PROBLEM TO SOLVE: Put all of the material below into a JSON list of strings, one string per line, leaving out the blank lines.
——
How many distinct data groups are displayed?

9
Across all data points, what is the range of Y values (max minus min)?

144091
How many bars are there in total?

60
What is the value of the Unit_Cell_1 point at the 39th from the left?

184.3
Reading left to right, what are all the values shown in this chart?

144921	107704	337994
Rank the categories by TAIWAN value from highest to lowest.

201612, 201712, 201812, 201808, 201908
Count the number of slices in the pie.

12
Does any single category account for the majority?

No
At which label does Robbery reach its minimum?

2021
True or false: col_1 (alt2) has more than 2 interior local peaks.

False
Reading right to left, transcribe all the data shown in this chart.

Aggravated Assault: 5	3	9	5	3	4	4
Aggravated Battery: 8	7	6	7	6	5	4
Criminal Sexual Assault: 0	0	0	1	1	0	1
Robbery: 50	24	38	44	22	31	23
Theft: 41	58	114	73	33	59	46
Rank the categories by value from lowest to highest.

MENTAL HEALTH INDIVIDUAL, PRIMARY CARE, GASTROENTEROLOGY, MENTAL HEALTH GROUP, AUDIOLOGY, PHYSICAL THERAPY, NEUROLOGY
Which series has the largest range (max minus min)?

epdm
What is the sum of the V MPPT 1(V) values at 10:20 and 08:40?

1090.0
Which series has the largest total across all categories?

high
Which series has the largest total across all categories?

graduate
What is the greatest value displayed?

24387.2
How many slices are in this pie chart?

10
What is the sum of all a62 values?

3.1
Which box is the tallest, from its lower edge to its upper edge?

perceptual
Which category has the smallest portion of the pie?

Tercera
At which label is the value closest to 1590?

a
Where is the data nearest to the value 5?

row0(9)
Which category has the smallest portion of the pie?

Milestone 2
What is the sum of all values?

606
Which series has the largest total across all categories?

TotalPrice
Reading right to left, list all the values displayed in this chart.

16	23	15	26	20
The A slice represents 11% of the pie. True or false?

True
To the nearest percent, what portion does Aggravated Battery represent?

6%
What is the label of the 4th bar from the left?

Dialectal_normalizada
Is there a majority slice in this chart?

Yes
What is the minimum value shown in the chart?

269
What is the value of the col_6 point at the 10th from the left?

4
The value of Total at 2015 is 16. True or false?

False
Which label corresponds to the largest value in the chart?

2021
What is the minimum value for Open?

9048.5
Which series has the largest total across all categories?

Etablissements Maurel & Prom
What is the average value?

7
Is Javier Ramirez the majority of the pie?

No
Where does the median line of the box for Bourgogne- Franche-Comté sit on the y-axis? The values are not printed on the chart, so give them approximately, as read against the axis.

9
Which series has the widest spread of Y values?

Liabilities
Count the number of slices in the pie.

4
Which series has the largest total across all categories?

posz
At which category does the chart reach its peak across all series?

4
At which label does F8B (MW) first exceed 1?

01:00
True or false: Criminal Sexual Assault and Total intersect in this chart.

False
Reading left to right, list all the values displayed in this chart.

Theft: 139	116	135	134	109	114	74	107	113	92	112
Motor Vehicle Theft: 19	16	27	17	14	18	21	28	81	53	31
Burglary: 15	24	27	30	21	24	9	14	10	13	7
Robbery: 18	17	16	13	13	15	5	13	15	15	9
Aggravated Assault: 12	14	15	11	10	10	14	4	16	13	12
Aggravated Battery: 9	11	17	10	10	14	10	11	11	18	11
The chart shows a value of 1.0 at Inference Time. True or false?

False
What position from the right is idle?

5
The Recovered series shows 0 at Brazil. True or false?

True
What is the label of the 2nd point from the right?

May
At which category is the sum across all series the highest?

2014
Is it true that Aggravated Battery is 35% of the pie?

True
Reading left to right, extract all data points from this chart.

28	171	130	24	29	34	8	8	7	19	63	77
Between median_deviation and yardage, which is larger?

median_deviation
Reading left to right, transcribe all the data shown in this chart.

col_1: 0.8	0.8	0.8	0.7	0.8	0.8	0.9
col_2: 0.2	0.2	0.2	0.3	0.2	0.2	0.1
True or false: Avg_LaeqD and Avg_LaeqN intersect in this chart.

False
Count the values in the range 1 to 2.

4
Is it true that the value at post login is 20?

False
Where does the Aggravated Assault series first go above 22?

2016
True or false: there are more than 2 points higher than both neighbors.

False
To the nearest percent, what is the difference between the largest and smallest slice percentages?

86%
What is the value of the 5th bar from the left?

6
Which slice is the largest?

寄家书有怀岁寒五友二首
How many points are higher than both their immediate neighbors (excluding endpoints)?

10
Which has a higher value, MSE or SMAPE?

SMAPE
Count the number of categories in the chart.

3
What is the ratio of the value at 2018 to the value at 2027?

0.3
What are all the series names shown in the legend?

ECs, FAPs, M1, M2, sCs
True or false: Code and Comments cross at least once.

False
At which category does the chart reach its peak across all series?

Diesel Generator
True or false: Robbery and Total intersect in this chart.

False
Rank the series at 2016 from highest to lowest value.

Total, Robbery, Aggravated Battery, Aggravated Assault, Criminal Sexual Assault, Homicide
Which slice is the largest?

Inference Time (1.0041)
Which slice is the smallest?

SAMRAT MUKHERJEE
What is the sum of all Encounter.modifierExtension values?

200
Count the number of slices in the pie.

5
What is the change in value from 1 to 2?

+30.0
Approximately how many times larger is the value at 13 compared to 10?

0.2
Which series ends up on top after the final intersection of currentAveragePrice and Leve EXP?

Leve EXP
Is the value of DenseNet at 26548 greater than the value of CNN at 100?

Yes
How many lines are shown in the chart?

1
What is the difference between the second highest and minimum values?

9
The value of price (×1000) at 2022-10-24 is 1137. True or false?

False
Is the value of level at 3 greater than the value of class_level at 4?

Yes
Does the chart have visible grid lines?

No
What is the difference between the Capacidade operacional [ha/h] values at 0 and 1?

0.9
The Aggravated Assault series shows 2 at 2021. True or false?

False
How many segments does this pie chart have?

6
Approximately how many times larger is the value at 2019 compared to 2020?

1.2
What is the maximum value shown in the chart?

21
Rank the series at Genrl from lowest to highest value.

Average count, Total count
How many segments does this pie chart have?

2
——
RESPONSE AREA:
[
  "How many distinct data groups are displayed?",
  "9",
  "Across all data points, what is the range of Y values (max minus min)?",
  "144091",
  "How many bars are there in total?",
  "60",
  "What is the value of the Unit_Cell_1 point at the 39th from the left?",
  "184.3",
  "Reading left to right, what are all the values shown in this chart?",
  "144921\t107704\t337994",
  "Rank the categories by TAIWAN value from highest to lowest.",
  "201612, 201712, 201812, 201808, 201908",
  "Count the number of slices in the pie.",
  "12",
  "Does any single category account for the majority?",
  "No",
  "At which label does Robbery reach its minimum?",
  "2021",
  "True or false: col_1 (alt2) has more than 2 interior local peaks.",
  "False",
  "Reading right to left, transcribe all the data shown in this chart.",
  "Aggravated Assault: 5\t3\t9\t5\t3\t4\t4",
  "Aggravated Battery: 8\t7\t6\t7\t6\t5\t4",
  "Criminal Sexual Assault: 0\t0\t0\t1\t1\t0\t1",
  "Robbery: 50\t24\t38\t44\t22\t31\t23",
  "Theft: 41\t58\t114\t73\t33\t59\t46",
  "Rank the categories by value from lowest to highest.",
  "MENTAL HEALTH INDIVIDUAL, PRIMARY CARE, GASTROENTEROLOGY, MENTAL HEALTH GROUP, AUDIOLOGY, PHYSICAL THERAPY, NEUROLOGY",
  "Which series has the largest range (max minus min)?",
  "epdm",
  "What is the sum of the V MPPT 1(V) values at 10:20 and 08:40?",
  "1090.0",
  "Which series has the largest total across all categories?",
  "high",
  "Which series has the largest total across all categories?",
  "graduate",
  "What is the greatest value displayed?",
  "24387.2",
  "How many slices are in this pie chart?",
  "10",
  "What is the sum of all a62 values?",
  "3.1",
  "Which box is the tallest, from its lower edge to its upper edge?",
  "perceptual",
  "Which category has the smallest portion of the pie?",
  "Tercera",
  "At which label is the value closest to 1590?",
  "a",
  "Where is the data nearest to the value 5?",
  "row0(9)",
  "Which category has the smallest portion of the pie?",
  "Milestone 2",
  "What is the sum of all values?",
  "606",
  "Which series has the largest total across all categories?",
  "TotalPrice",
  "Reading right to left, list all the values displayed in this chart.",
  "16\t23\t15\t26\t20",
  "The A slice represents 11% of the pie. True or false?",
  "True",
  "To the nearest percent, what portion does Aggravated Battery represent?",
  "6%",
  "What is the label of the 4th bar from the left?",
  "Dialectal_normalizada",
  "Is there a majority slice in this chart?",
  "Yes",
  "What is the minimum value shown in the chart?",
  "269",
  "What is the value of the col_6 point at the 10th from the left?",
  "4",
  "The value of Total at 2015 is 16. True or false?",
  "False",
  "Which label corresponds to the largest value in the chart?",
  "2021",
  "What is the minimum value for Open?",
  "9048.5",
  "Which series has the largest total across all categories?",
  "Etablissements Maurel & Prom",
  "What is the average value?",
  "7",
  "Is Javier Ramirez the majority of the pie?",
  "No",
  "Where does the median line of the box for Bourgogne- Franche-Comté sit on the y-axis? The values are not printed on the chart, so give them approximately, as read against the axis.",
  "9",
  "Which series has the widest spread of Y values?",
  "Liabilities",
  "Count the number of slices in the pie.",
  "4",
  "Which series has the largest total across all categories?",
  "posz",
  "At which category does the chart reach its peak across all series?",
  "4",
  "At which label does F8B (MW) first exceed 1?",
  "01:00",
  "True or false: Criminal Sexual Assault and Total intersect in this chart.",
  "False",
  "Reading left to right, list all the values displayed in this chart.",
  "Theft: 139\t116\t135\t134\t109\t114\t74\t107\t113\t92\t112",
  "Motor Vehicle Theft: 19\t16\t27\t17\t14\t18\t21\t28\t81\t53\t31",
  "Burglary: 15\t24\t27\t30\t21\t24\t9\t14\t10\t13\t7",
  "Robbery: 18\t17\t16\t13\t13\t15\t5\t13\t15\t15\t9",
  "Aggravated Assault: 12\t14\t15\t11\t10\t10\t14\t4\t16\t13\t12",
  "Aggravated Battery: 9\t11\t17\t10\t10\t14\t10\t11\t11\t18\t11",
  "The chart shows a value of 1.0 at Inference Time. True or false?",
  "False",
  "What position from the right is idle?",
  "5",
  "The Recovered series shows 0 at Brazil. True or false?",
  "True",
  "What is the label of the 2nd point from the right?",
  "May",
  "At which category is the sum across all series the highest?",
  "2014",
  "Is it true that Aggravated Battery is 35% of the pie?",
  "True",
  "Reading left to right, extract all data points from this chart.",
  "28\t171\t130\t24\t29\t34\t8\t8\t7\t19\t63\t77",
  "Between median_deviation and yardage, which is larger?",
  "median_deviation",
  "Reading left to right, transcribe all the data shown in this chart.",
  "col_1: 0.8\t0.8\t0.8\t0.7\t0.8\t0.8\t0.9",
  "col_2: 0.2\t0.2\t0.2\t0.3\t0.2\t0.2\t0.1",
  "True or false: Avg_LaeqD and Avg_LaeqN intersect in this chart.",
  "False",
  "Count the values in the range 1 to 2.",
  "4",
  "Is it true that the value at post login is 20?",
  "False",
  "Where does the Aggravated Assault series first go above 22?",
  "2016",
  "True or false: there are more than 2 points higher than both neighbors.",
  "False",
  "To the nearest percent, what is the difference between the largest and smallest slice percentages?",
  "86%",
  "What is the value of the 5th bar from the left?",
  "6",
  "Which slice is the largest?",
  "寄家书有怀岁寒五友二首",
  "How many points are higher than both their immediate neighbors (excluding endpoints)?",
  "10",
  "Which has a higher value, MSE or SMAPE?",
  "SMAPE",
  "Count the number of categories in the chart.",
  "3",
  "What is the ratio of the value at 2018 to the value at 2027?",
  "0.3",
  "What are all the series names shown in the legend?",
  "ECs, FAPs, M1, M2, sCs",
  "True or false: Code and Comments cross at least once.",
  "False",
  "At which category does the chart reach its peak across all series?",
  "Diesel Generator",
  "True or false: Robbery and Total intersect in this chart.",
  "False",
  "Rank the series at 2016 from highest to lowest value.",
  "Total, Robbery, Aggravated Battery, Aggravated Assault, Criminal Sexual Assault, Homicide",
  "Which slice is the largest?",
  "Inference Time (1.0041)",
  "Which slice is the smallest?",
  "SAMRAT MUKHERJEE",
  "What is the sum of all Encounter.modifierExtension values?",
  "200",
  "Count the number of slices in the pie.",
  "5",
  "What is the change in value from 1 to 2?",
  "+30.0",
  "Approximately how many times larger is the value at 13 compared to 10?",
  "0.2",
  "Which series ends up on top after the final intersection of currentAveragePrice and Leve EXP?",
  "Leve EXP",
  "Is the value of DenseNet at 26548 greater than the value of CNN at 100?",
  "Yes",
  "How many lines are shown in the chart?",
  "1",
  "What is the difference between the second highest and minimum values?",
  "9",
  "The value of price (×1000) at 2022-10-24 is 1137. True or false?",
  "False",
  "Is the value of level at 3 greater than the value of class_level at 4?",
  "Yes",
  "Does the chart have visible grid lines?",
  "No",
  "What is the difference between the Capacidade operacional [ha/h] values at 0 and 1?",
  "0.9",
  "The Aggravated Assault series shows 2 at 2021. True or false?",
  "False",
  "How many segments does this pie chart have?",
  "6",
  "Approximately how many times larger is the value at 2019 compared to 2020?",
  "1.2",
  "What is the maximum value shown in the chart?",
  "21",
  "Rank the series at Genrl from lowest to highest value.",
  "Average count, Total count",
  "How many segments does this pie chart have?",
  "2"
]